The rise in scheduled auctions of homes is an indication the fallout from delinquent mortgages among subprime borrowers in Massachusetts is growing, according to Warren Group, a Boston real estate research and publishing firm that released monthly data yesterday.
"The problems are getting worse," said Alan Pasnik, Warren Group's research analyst.
Warren Group said the number of foreclosure auctions scheduled for April reached 1,712, the highest since the early 1990s and up from 1,111 in March.
Typically just over one-third of scheduled auctions actually result in the seizure of a home, Pasnik said. In some cases homeowners find the money to stave off foreclosure, by refinancing for example. In other cases, they sell the home to pay off the loan.
But, Pasnik said, once homeowners do reach this advanced state of the foreclosure process, they are running out of options.
Regulators have blamed subprime loans, targeted to buyers with poor credit, for driving the number of Massachusetts homeowners delinquent on mortgage payments to a rec ord 19,487 last year, surpassing 1991 in the depths of a real estate recession.
The typical subprime loan carries a low introductory "teaser" interest rate that rises sharply after two years.
Warren Group bases its report on announcements of pending auctions by lenders posted in 200 Massachusetts newspapers. Through the first four months of this year, lenders had scheduled 4,830 auctions on foreclosed properties, triple the amount for the same period in 2006.

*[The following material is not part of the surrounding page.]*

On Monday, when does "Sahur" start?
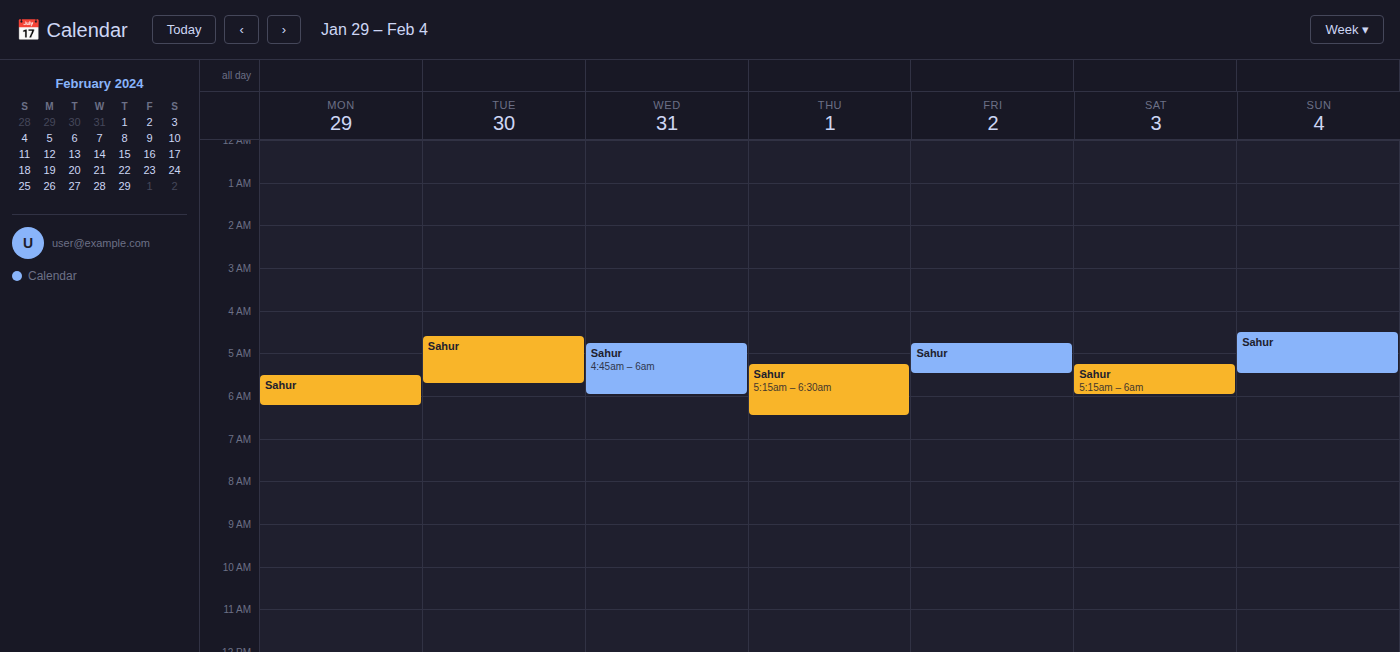
5:30 AM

Meanwhile, the number of new foreclosure proceedings initiated by lenders against Massachusetts homeowners decreased in April, the second monthly decline, the Warren Group said. Lenders initiated 2,005 foreclosures in April, down from 2,139 in March and 2,242 in February. In Massachusetts, the process of foreclosure takes about eight months.

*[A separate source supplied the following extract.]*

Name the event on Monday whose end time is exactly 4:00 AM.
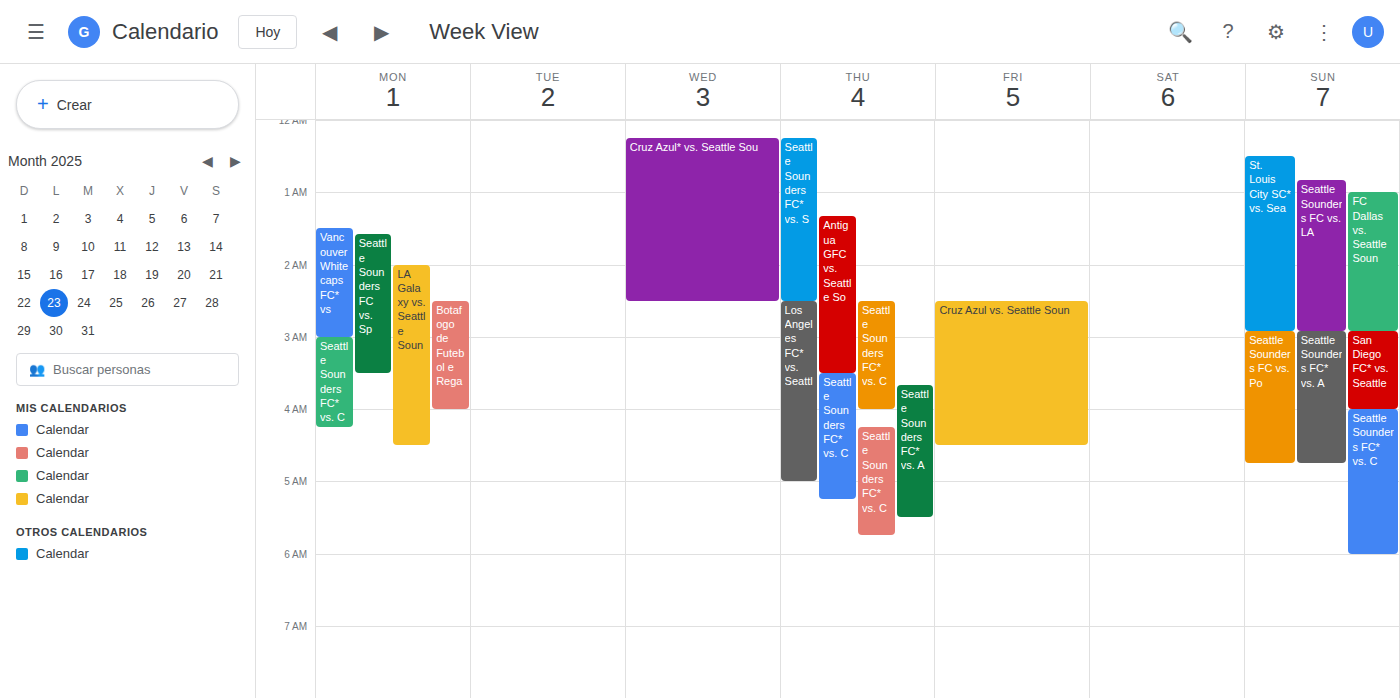
"Botafogo de Futebol e Rega"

But the drop in new proceedings does not indicate foreclosures have hit a peak in Massachusetts, said William Apgar, senior scholar at Harvard University's Joint Center for Housing Studies.
He said there are several reasons for the two-month decline in filings: One may be that lenders faced with soaring numbers of foreclosures are choosing instead to help their borrowers work out of financial straits, by refinancing into a more affordable loan, for example. Those borrowers may also be taking advantage of low-cost mortgages offered by nonsubprime lenders to refinance as well.
Additionally, some lenders may be holding off as the Patrick administration has intervened in the crisis and sought freezes on delinquent borrowers who have brought their cases to the state Division of Banks.
But Apgar expects the pace of foreclosures to continue because there are still many borrowers who have loans with scheduled increases in interest rates, which may put monthly payments beyond what they can afford to pay.
"My sense is there's still more bad loans in the pipeline," Apgar said.
The foreclosures are also holding down slumping housing markets in some parts of Massachusetts, said Timothy Warren, chief executive of Warren Group. Property foreclosures are concentrated in Boston neighborhoods such as Mattapan and Dorchester and outlying cities such as Lynn, Revere, and Chelsea.
Various studies in recent years have shown that house values in neighborhoods with high numbers of foreclosed homes tend to drop as distressed properties sell at lower prices.
"The real estate market is not declining as much as it was in 2006, but it's still weak, and these auctions can't help," he said.